By John F. Arnold, MD, MBA
The goal of any breast screening program is to find cancer early and reduce false positives.
The American College of Radiology Commission on Breast Imaging has performed a thorough review of the evidence that annual mammography screening starting at age 40 for women of average risk can decrease breast cancer mortality by about 40%. Benefits of screening also include tumors being found earlier and the ability to discover high-risk lesions earlier.
Supported by Research
Over 70% of cancers occur in dense breasts. Mammography has limitations in imaging dense breasts. The ASTOUND study is defined as adjunct screening with tomosynthesis or ultrasound in women with mammography-negative dense breasts. This was a multicenter screening trial of tomosynthesis and adjunct ultrasound screening in women with dense breasts. Adjunct ultrasounds led to significantly higher incremental breast cancer detection, the rate per 1,000 screening mammograms was 7.1/1,000 screening exams for ultrasound and 4.0/1,000 screening exams for tomosynthesis.

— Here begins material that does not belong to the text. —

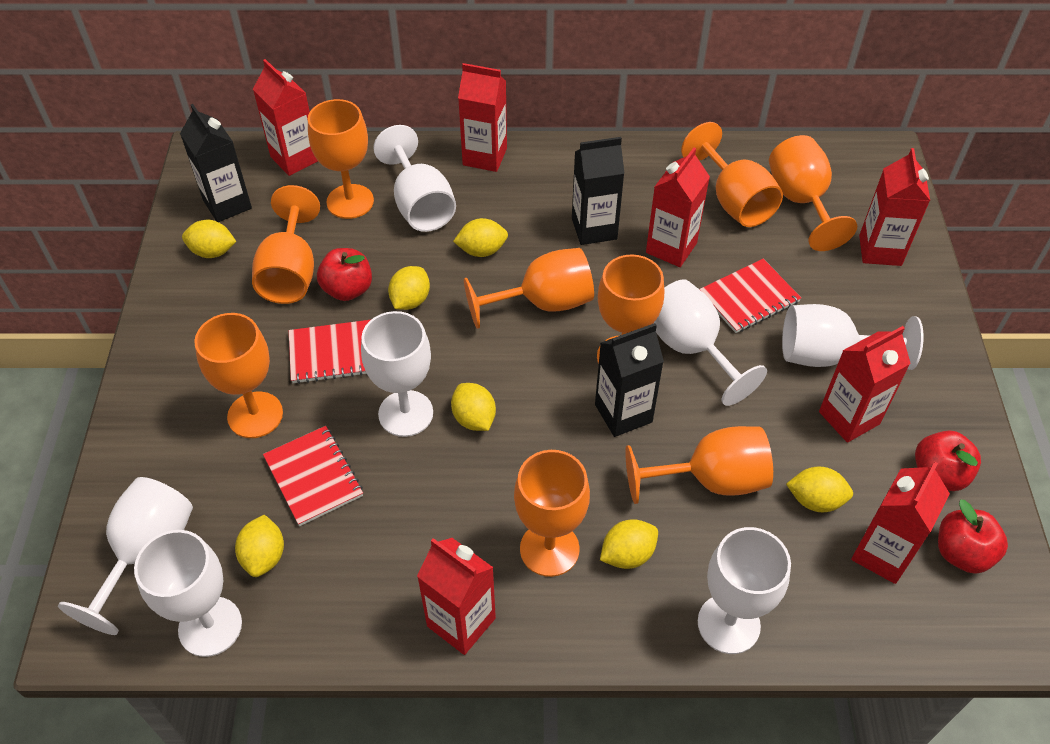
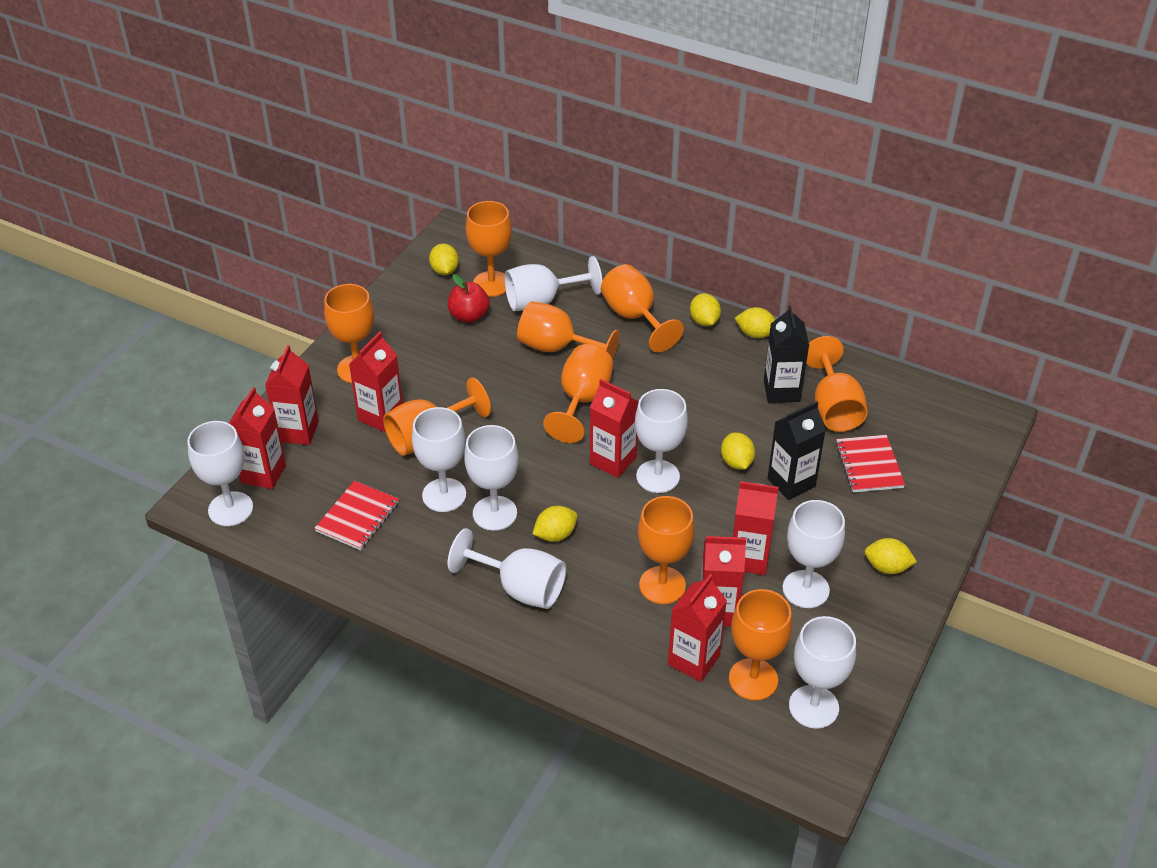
black carton: [180,104,252,222] [572,137,624,245] [595,323,664,437] = 3 -> [764,305,809,403] [768,401,826,500] = 2
red apple: [317,248,372,301] [915,430,981,491] [938,500,1008,574] = 3 -> [448,274,490,323] = 1
red notebook: [263,426,363,526] [289,320,370,384] [700,259,801,333] = 3 -> [314,481,399,550] [836,435,905,492] = 2
white goblet: [58,477,193,635] [134,530,242,657] [361,311,433,437] [373,125,456,232] [653,279,767,406] [698,527,791,654] [782,304,924,370] = 7 -> [187,421,253,526] [412,407,466,512] [448,528,566,609] [464,425,519,531] [505,256,602,311] [635,389,688,493] [783,500,845,608] [789,616,856,729] = 8
yellow lemon: [182,220,237,258] [235,515,284,577] [388,266,430,310] [451,383,496,431] [453,218,508,257] [600,520,658,569] [786,467,853,512] = 7 -> [429,244,459,275] [533,506,577,542] [690,293,721,326] [721,432,755,470] [735,307,775,338] [865,538,917,574] = 6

Three studies—European Asymptomatic Screening Study, SOMO•INSIGHT Clinical Study, and performance studies by Shane, et al.—included adding 3-D automated whole breast ultrasound to screening mammography to improve the performance of mammographic interpretation. Adding 3-D automated whole breast ultrasound has shown a significant increase in invasive cancer detection with a nominal insignificant decrease in specificity. Eighty-five percent of cancers found with screening ultrasound are node negative invasive cancer.
OPI is Leading The Way
OutPatient Imaging is introducing 3-D automated whole breast ultrasound at its Atlanta location. Even better, OutPatient Imaging will be performing an automated 3-D screening breast ultrasound as an adjunct to all screening mammograms with no additional cost to the patient during the introductory phase. Ultrasound is fully automated and takes approximately 30 seconds per breast. The exam requires no external compression other than the patient’s own body weight. The 3-D images generated from the ultrasound will be interpreted by the radiologist as an adjunct to the patient’s screening mammogram. Three-D automated breast ultrasound does not utilize ionizing radiation as tomosynthesis uses, therefore it can reduce the radiation exposure to the patient.
OutPatient Imaging is proud of its commitment to women’s health and will continue to offer patients a choice for all of their imaging needs.